Cette exposition est majoritairement liée aux pratiques agricoles, notamment l’utilisation intensive d’engrais phosphatés, qui contribuent à la contamination des sols. Le ministère de la Santé avait précisé mi-mai à l’AFP que la prise en charge ne se limiterait pas aux zones identifiées : « On n’exclura pas les personnes vivant hors de ces sites qui pourraient être sur-imprégnées. Ce sera au médecin de juger, face à un problème rénal ou osseux par exemple, de la nécessité de ces analyses », avait-il indiqué.
Un remboursement qui divise la communauté médicale
Si cette mesure est saluée par certains acteurs de santé publique, elle suscite des réserves au sein de la communauté médicale. Certains praticiens estiment en effet que l’intérêt du dépistage reste « assez mineur » pour justifier un remboursement systématique. Ces professionnels rappellent que le cadmium est déjà largement présent dans l’alimentation et que son élimination par l’organisme est progressive, rendant son dépistage précoce parfois peu utile.
D’autres soulignent en revanche l’importance de ces examens pour les populations les plus exposées, notamment dans les zones industrielles ou agricoles. « Le remboursement permet au moins d’élargir l’accès à un diagnostic qui reste crucial pour les patients à risque », a commenté un médecin réanimateur de l’hôpital Necker à Paris, sous couvert d’anonymat. Pour l’Assurance-maladie, cette mesure s’inscrit dans une logique de prévention et de prise en charge précoce des expositions aux métaux lourds.
Le ministère de la Santé a rappelé que cette décision s’appuyait sur les recommandations de la HAS, qui préconisait dès 2024 de dépister les résidents des zones à risque. « L’objectif est de mieux identifier les personnes surexposées et de leur proposer un suivi adapté », avait expliqué un porte-parole du ministère à l’AFP.
Dans l’attente, les médecins sont invités à prescrire ce dépistage de manière ciblée, en fonction des antécédents et des symptômes de leurs patients. Pour les associations de défense des consommateurs, cette avancée marque une étape importante dans la lutte contre les pollutions environnementales, mais elles appellent à renforcer les contrôles sur les sources de contamination, notamment agricoles.
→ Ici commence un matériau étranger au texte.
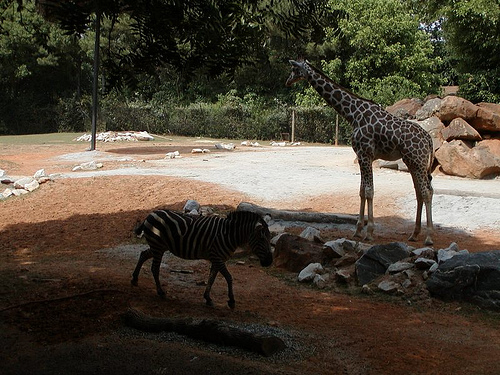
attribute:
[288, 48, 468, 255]
giraffe — brown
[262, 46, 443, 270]
giraffe — brown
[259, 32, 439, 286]
giraffe — brown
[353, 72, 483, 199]
rocks — pile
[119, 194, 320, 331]
zebra — walking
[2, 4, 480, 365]
enclosure — zoo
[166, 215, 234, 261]
torso — zebra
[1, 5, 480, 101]
leaves — green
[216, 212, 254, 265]
neck — zebra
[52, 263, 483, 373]
surface — ground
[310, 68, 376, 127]
neck — long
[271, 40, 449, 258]
giraffe — brown, standing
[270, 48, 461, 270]
giraffe — brown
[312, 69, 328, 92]
spots — brown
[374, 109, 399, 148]
brown spots — on a giraffe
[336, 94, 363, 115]
brown spots — on a giraffe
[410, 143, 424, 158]
brown spots — on a giraffe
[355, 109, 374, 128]
brown spots — on a giraffe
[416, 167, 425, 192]
brown spots — on a giraffe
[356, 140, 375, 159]
brown spots — on a giraffe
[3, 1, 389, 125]
green leaves — on trees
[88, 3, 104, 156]
vertical pole — in dirt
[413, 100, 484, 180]
rocks — in enclosure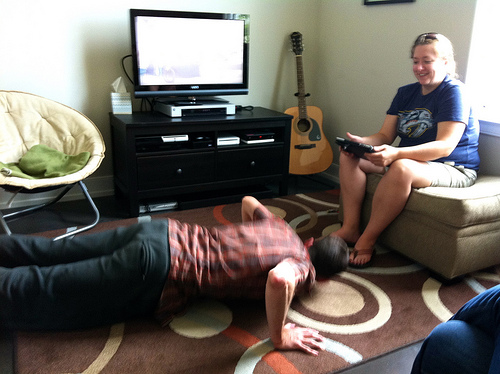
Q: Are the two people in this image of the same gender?
A: No, they are both male and female.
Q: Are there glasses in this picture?
A: No, there are no glasses.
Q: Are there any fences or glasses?
A: No, there are no glasses or fences.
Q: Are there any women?
A: Yes, there is a woman.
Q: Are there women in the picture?
A: Yes, there is a woman.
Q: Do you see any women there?
A: Yes, there is a woman.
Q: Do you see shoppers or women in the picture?
A: Yes, there is a woman.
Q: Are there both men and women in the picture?
A: Yes, there are both a woman and a man.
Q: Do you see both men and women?
A: Yes, there are both a woman and a man.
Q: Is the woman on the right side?
A: Yes, the woman is on the right of the image.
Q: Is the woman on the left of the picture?
A: No, the woman is on the right of the image.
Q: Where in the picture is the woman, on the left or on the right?
A: The woman is on the right of the image.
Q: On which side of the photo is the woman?
A: The woman is on the right of the image.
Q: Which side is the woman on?
A: The woman is on the right of the image.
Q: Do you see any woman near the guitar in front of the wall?
A: Yes, there is a woman near the guitar.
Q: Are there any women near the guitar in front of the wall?
A: Yes, there is a woman near the guitar.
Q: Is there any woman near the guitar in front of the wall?
A: Yes, there is a woman near the guitar.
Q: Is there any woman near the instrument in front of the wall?
A: Yes, there is a woman near the guitar.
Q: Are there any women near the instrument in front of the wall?
A: Yes, there is a woman near the guitar.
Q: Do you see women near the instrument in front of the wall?
A: Yes, there is a woman near the guitar.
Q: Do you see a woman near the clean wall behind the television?
A: Yes, there is a woman near the wall.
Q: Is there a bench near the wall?
A: No, there is a woman near the wall.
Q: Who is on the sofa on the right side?
A: The woman is on the sofa.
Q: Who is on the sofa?
A: The woman is on the sofa.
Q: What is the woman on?
A: The woman is on the sofa.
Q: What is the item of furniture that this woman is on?
A: The piece of furniture is a sofa.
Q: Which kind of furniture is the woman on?
A: The woman is on the sofa.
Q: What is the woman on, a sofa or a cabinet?
A: The woman is on a sofa.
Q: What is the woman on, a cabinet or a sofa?
A: The woman is on a sofa.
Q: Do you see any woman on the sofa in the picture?
A: Yes, there is a woman on the sofa.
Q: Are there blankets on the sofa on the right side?
A: No, there is a woman on the sofa.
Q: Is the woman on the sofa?
A: Yes, the woman is on the sofa.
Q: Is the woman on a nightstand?
A: No, the woman is on the sofa.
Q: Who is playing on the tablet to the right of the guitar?
A: The woman is playing on the tablet.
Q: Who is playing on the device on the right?
A: The woman is playing on the tablet.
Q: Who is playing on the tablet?
A: The woman is playing on the tablet.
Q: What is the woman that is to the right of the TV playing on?
A: The woman is playing on the tablet.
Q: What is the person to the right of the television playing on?
A: The woman is playing on the tablet.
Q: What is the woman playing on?
A: The woman is playing on the tablet.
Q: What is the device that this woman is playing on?
A: The device is a tablet.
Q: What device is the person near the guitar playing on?
A: The woman is playing on the tablet.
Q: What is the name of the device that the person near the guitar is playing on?
A: The device is a tablet.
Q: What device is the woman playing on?
A: The woman is playing on the tablet.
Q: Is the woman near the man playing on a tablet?
A: Yes, the woman is playing on a tablet.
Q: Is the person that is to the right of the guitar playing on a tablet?
A: Yes, the woman is playing on a tablet.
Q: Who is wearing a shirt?
A: The woman is wearing a shirt.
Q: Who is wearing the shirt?
A: The woman is wearing a shirt.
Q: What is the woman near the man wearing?
A: The woman is wearing a shirt.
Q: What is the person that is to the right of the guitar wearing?
A: The woman is wearing a shirt.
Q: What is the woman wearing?
A: The woman is wearing a shirt.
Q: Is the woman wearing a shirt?
A: Yes, the woman is wearing a shirt.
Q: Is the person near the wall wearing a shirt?
A: Yes, the woman is wearing a shirt.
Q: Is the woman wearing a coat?
A: No, the woman is wearing a shirt.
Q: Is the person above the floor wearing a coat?
A: No, the woman is wearing a shirt.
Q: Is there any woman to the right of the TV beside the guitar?
A: Yes, there is a woman to the right of the TV.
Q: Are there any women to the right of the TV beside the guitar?
A: Yes, there is a woman to the right of the TV.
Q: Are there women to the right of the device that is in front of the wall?
A: Yes, there is a woman to the right of the TV.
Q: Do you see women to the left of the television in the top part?
A: No, the woman is to the right of the TV.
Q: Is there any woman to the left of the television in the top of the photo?
A: No, the woman is to the right of the TV.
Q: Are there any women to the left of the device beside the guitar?
A: No, the woman is to the right of the TV.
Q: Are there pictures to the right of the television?
A: No, there is a woman to the right of the television.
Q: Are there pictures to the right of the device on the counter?
A: No, there is a woman to the right of the television.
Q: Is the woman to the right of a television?
A: Yes, the woman is to the right of a television.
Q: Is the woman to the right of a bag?
A: No, the woman is to the right of a television.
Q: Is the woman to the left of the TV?
A: No, the woman is to the right of the TV.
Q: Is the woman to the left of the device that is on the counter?
A: No, the woman is to the right of the TV.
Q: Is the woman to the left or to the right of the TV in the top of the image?
A: The woman is to the right of the TV.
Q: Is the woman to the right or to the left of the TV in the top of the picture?
A: The woman is to the right of the TV.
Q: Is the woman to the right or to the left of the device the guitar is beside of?
A: The woman is to the right of the TV.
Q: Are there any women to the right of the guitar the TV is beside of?
A: Yes, there is a woman to the right of the guitar.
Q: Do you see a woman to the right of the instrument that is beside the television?
A: Yes, there is a woman to the right of the guitar.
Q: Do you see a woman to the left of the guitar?
A: No, the woman is to the right of the guitar.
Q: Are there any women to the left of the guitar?
A: No, the woman is to the right of the guitar.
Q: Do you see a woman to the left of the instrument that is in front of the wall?
A: No, the woman is to the right of the guitar.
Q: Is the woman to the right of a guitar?
A: Yes, the woman is to the right of a guitar.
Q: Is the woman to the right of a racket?
A: No, the woman is to the right of a guitar.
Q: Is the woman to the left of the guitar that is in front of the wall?
A: No, the woman is to the right of the guitar.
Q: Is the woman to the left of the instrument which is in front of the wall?
A: No, the woman is to the right of the guitar.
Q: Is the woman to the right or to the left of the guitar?
A: The woman is to the right of the guitar.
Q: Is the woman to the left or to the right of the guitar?
A: The woman is to the right of the guitar.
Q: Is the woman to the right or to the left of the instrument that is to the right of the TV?
A: The woman is to the right of the guitar.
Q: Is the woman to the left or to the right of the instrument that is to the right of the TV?
A: The woman is to the right of the guitar.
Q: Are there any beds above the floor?
A: No, there is a woman above the floor.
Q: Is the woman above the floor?
A: Yes, the woman is above the floor.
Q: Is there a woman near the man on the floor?
A: Yes, there is a woman near the man.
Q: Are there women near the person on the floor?
A: Yes, there is a woman near the man.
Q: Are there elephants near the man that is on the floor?
A: No, there is a woman near the man.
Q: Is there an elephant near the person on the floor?
A: No, there is a woman near the man.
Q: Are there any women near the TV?
A: Yes, there is a woman near the TV.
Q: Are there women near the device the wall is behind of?
A: Yes, there is a woman near the TV.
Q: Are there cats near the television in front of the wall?
A: No, there is a woman near the TV.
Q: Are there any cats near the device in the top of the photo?
A: No, there is a woman near the TV.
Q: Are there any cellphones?
A: No, there are no cellphones.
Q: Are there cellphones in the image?
A: No, there are no cellphones.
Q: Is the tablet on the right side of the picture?
A: Yes, the tablet is on the right of the image.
Pour rappel, le cadmium est classé comme cancérogène avéré par le Centre international de recherche sur le cancer (CIRC), et son accumulation dans l’organisme peut entraîner des dommages irréversibles. Son dépistage précoce reste donc un enjeu de santé publique, même si son remboursement ne fait pas l’unanimité parmi les professionnels de santé.
Une exposition chronique au cadmium peut provoquer des troubles rénaux, une fragilisation osseuse (notamment une augmentation du risque d’ostéoporose), des douleurs articulaires, une anémie ou encore des troubles neurologiques. Dans les cas les plus graves, elle peut favoriser le développement de cancers, notamment du poumon ou du rein.
Les principales sources d’exposition étant l’alimentation et la pollution des sols, il est recommandé de varier les sources d’approvisionnement alimentaire, de privilégier les produits locaux contrôlés, et de limiter la consommation d’aliments particulièrement riches en cadmium, comme certains champignons ou crustacés. Le tabagisme reste également un facteur majeur d’exposition.